Thanks for all the ideas and suggestions, everyone!

Lesser Shrew, she was sick with a bad case of kennel cough and is still on antibiotics, but hasn't had any problems with messing in the house. We're taking her out regularly and we know the barking / whining is definitely not about needing to go out.

When talking about this with a friend, he pointed out that she is probably trying to keep her "pack" together, which as a border collie mix makes a lot of sense.
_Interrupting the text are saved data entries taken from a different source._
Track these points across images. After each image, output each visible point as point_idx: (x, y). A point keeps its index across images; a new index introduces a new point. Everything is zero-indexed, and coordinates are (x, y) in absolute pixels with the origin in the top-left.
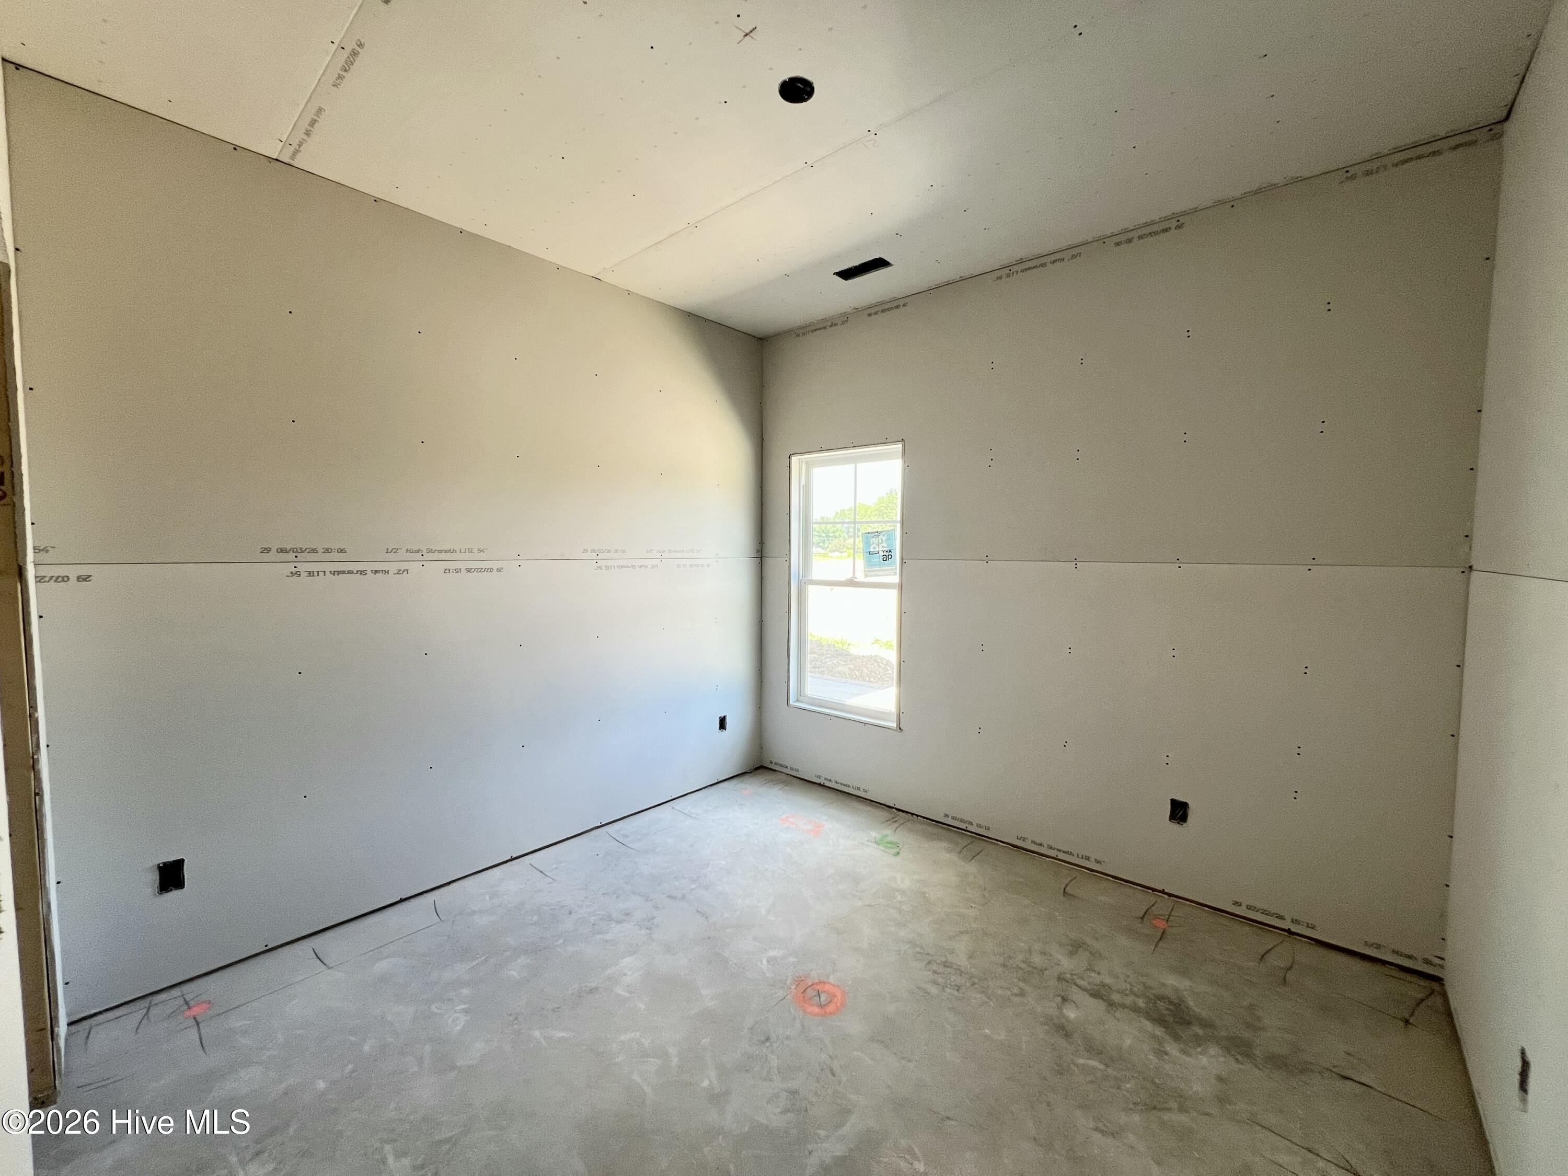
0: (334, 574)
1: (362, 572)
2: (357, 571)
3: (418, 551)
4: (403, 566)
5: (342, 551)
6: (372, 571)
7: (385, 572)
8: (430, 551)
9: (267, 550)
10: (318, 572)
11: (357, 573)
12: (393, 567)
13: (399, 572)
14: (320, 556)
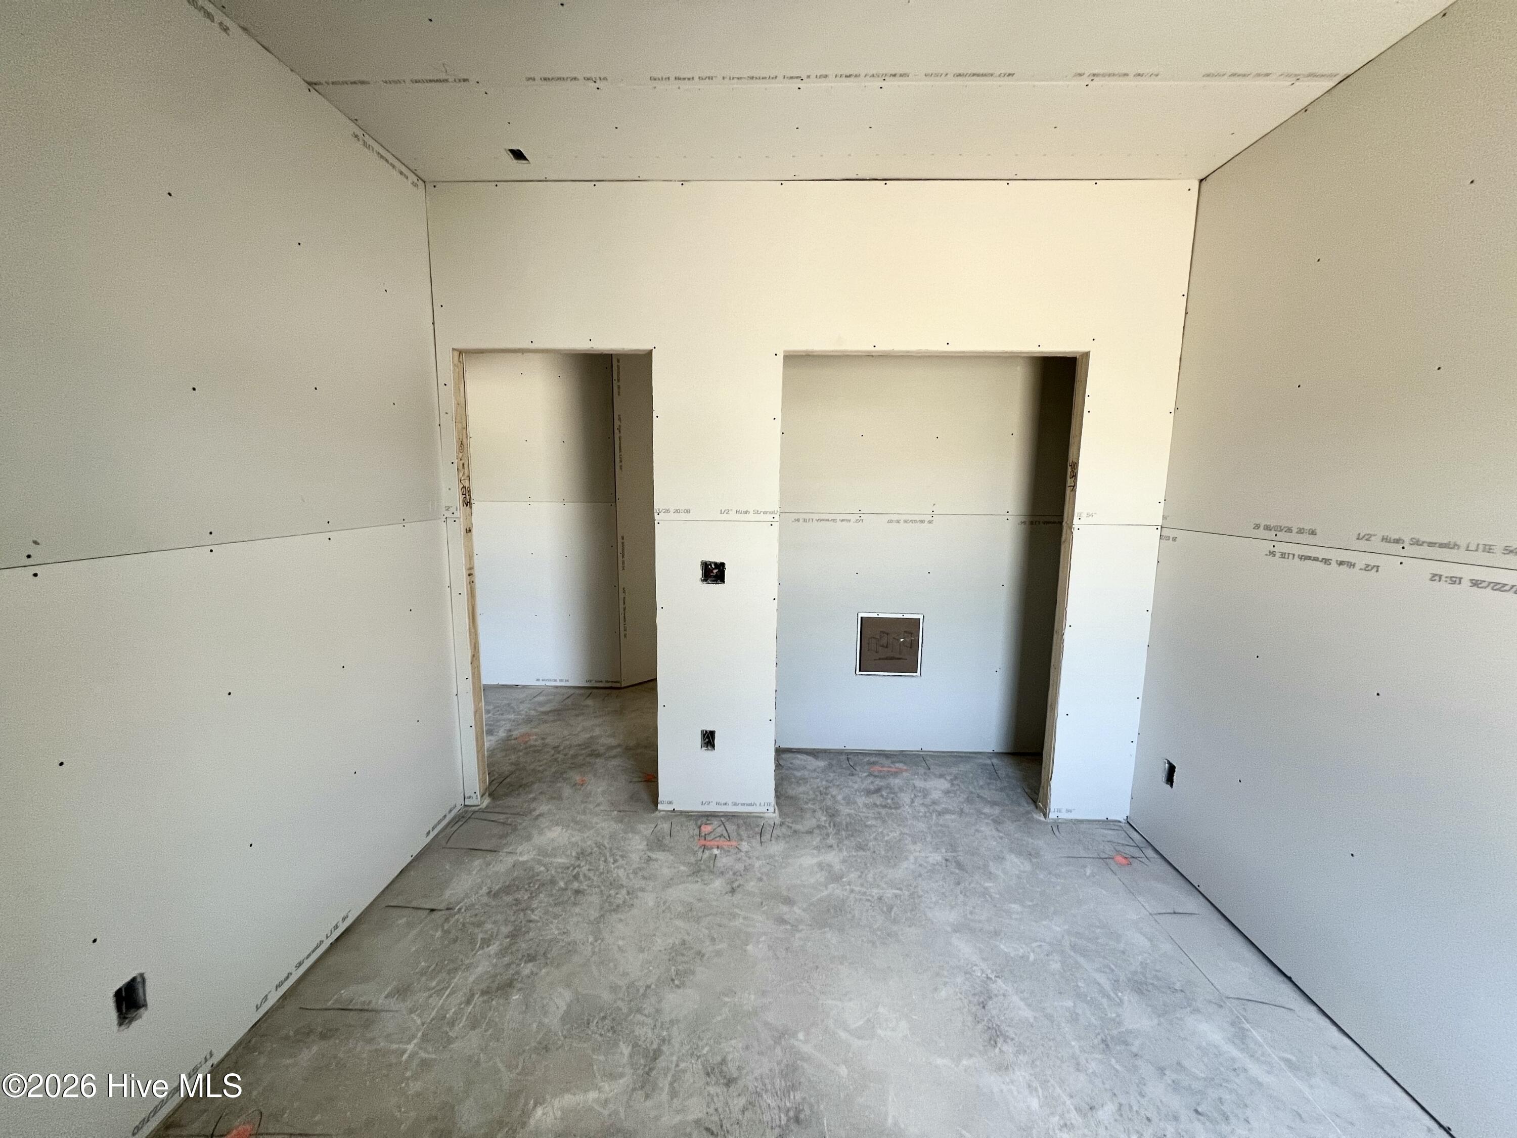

Last night, we ran into the same problem again. (FWIW, this is definitely not an exercise issue, as she was out of her crate all day yesterday and went on a nice 1.5 mile hike. Also not a bathroom issue, as she had just been out to do her business.) We put her in the crate (which she now goes in of her own free will!) and got ready for bed. I got in bed, and my husband left the room to finish up some things downstairs. Shortly after he left, the whining and barking started. I let it go for a few minutes to see if she would stop on her own, but it was escalating to scratching at the crate bed and door. I tried yelling "Quiet!" and praising her when she was, but this just seemed to aggravate the situation. I finally got out of bed, crouched in front of her crate, stared her in the eyes, and told her "SIT!" (which she knows very well). She sat and stopped barking. I got up, closed the bedroom door and got back in bed. She didn't make another peep! My husband came back in the room a few minutes later and everything was just fine. So maybe we had a breakthrough last night, where she learned making a fuss won't get her out of the crate? I guess time will tell. I'm thinking in the meantime, we need to gradually get her used to being comfortable with having each of us in different, possibly inaccessible, rooms.